INFORMATION GIVEN >>
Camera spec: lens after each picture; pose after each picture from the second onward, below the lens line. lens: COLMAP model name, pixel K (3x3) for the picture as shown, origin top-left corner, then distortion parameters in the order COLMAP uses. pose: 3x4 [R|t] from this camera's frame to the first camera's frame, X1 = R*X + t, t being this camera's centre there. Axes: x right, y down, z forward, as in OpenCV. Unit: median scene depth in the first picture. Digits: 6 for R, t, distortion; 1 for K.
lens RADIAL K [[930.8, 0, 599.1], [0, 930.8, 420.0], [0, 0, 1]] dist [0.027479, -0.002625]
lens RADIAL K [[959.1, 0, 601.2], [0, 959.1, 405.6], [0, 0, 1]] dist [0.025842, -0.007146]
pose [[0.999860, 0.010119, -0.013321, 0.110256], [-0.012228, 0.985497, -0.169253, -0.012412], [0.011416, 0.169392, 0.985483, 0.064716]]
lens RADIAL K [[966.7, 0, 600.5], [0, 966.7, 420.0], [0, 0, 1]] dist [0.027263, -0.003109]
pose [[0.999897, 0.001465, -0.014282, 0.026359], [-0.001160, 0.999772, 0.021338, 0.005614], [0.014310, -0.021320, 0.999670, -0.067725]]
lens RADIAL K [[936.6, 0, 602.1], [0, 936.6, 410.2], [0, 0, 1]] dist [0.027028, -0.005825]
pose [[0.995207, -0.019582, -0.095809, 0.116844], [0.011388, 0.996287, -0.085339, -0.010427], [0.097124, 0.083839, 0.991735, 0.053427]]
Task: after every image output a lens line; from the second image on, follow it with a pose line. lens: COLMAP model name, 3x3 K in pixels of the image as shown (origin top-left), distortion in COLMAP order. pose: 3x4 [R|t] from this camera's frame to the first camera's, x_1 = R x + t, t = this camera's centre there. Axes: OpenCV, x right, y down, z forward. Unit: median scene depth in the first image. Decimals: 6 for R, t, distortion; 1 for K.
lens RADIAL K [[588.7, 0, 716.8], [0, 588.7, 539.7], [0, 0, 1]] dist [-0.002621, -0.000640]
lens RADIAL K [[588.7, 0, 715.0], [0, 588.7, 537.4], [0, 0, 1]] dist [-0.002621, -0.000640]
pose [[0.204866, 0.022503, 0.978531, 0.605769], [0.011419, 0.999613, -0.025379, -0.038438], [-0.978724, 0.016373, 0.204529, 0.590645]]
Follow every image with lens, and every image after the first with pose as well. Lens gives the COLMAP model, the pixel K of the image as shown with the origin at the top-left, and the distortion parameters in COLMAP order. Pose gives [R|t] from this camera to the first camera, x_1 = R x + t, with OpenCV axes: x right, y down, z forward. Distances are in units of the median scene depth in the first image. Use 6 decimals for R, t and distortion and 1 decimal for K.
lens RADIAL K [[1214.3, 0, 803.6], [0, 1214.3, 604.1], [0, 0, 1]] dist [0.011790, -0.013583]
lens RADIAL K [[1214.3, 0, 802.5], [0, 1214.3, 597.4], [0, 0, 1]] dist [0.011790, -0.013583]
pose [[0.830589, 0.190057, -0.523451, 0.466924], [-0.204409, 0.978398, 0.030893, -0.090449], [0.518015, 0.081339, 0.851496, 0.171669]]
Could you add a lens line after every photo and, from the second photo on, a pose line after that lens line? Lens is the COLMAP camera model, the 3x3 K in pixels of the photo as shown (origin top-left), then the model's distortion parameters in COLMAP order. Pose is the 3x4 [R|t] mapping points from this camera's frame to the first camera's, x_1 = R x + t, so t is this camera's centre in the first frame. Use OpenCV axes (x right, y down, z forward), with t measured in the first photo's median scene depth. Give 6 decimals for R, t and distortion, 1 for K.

THE PROBLEM >> List every line of the material above that contains the string "well". Case counts.

TASK ANSWER >>
Follow every image with lens, and every image after the first with pose as well. Lens gives the COLMAP model, the pixel K of the image as shown with the origin at the top-left, and the distortion parameters in COLMAP order. Pose gives [R|t] from this camera to the first camera, x_1 = R x + t, with OpenCV axes: x right, y down, z forward. Distances are in units of the median scene depth in the first image. Use 6 decimals for R, t and distortion and 1 decimal for K.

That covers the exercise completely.